Politicians soon joined the bandwagon with their own high claims. Arvind Kejriwal declared “Who are we? We are aam aadmi. See what our 49 days rule has done to Delhi. If we had run the government for a few more days, Delhi would have become number one. But Congress and BJP didn’t let us continue.”
Shiela Dixit refuted this saying, “AAP claims are stupid. I ruled Delhi the longest. I am the one who brought glory to Delhi.” Lalu Prasad was quick to add, “Arrey bhai, without even ruling Delhi we have made it number two. Just imagine if we had ruled.”
In the press conference called by the Delhi administration, one of the scribes tried to correct the officials. “Sir, UN has not said Delhi is the second most popular city. It is the second most populous.” However the government spokesperson retorted, “How it make difference? Tell me. It is all same. Those ungrammar report people all talk wrong. But I know what they meaning.”
In the meantime, there were interesting reactions to this development, from other cities. Most people from Bangalore were cynical about this, with one of them saying, “There must have been a Delhiite in the panel that gave the report. Otherwise, how?”
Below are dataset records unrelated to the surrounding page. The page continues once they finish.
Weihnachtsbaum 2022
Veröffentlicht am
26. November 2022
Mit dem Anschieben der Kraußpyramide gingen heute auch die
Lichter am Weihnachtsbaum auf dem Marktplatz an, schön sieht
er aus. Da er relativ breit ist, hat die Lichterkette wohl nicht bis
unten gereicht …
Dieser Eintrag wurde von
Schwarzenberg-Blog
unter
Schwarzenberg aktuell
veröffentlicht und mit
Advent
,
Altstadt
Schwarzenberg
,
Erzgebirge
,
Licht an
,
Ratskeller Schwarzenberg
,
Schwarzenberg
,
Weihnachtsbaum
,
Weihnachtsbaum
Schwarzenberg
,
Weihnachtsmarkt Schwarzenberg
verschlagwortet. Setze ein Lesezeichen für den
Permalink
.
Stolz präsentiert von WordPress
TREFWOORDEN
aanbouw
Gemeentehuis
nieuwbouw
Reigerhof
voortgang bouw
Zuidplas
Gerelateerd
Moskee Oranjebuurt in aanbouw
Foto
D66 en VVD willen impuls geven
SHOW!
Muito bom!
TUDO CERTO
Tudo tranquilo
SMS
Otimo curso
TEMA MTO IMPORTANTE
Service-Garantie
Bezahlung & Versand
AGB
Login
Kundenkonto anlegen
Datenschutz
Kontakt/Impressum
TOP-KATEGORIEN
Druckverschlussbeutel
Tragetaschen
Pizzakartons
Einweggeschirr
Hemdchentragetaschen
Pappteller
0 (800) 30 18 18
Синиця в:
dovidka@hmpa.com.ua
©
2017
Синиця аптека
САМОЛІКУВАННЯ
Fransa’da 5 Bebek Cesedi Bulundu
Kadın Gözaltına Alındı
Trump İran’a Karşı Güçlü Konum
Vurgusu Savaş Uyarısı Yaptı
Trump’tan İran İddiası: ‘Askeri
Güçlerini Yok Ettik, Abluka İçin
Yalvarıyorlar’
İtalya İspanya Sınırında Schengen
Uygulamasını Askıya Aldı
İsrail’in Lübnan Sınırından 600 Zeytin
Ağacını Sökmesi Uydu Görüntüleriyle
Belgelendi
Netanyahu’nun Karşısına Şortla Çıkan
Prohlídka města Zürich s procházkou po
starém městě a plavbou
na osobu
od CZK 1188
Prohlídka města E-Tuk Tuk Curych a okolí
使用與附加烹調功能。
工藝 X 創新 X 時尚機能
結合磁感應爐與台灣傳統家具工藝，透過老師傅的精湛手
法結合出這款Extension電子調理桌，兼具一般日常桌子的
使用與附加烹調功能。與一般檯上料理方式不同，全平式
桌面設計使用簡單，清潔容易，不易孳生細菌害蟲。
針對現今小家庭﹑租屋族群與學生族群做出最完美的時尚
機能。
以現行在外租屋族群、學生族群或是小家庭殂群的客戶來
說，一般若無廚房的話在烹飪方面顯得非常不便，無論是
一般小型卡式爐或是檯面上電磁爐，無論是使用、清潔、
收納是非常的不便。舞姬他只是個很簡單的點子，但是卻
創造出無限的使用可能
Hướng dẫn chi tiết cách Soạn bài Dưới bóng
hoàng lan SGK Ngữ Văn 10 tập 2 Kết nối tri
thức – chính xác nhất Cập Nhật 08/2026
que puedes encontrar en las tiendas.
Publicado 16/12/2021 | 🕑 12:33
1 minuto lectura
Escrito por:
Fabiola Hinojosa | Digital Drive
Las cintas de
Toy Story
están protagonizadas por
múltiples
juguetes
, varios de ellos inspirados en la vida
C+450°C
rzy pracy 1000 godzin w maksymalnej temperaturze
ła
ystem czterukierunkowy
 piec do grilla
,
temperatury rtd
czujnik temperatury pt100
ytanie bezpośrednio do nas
On the other hand Mumbaikars went into celebrations themselves. When asked the reason and if they do not feel envious, one of them had this to say, “If Delhi is number two, we have to be number one!”
Oblivious to the reality, Delhiites came on to the streets in lakhs. Some danced, some threw colours, some with beer bottles in hand. After the fervour subsided, they started looking around themselves.
They saw a sea of humanity, choked roads, most people drunk, beer bottles and garbage strewn everywhere. Looking at the size of their own population, the mess around and the way the crowd behaved, it dawned on them that their city ought to be most populous and not necessarily popular. That is when they started returning home. The official who started all this is now untraceable.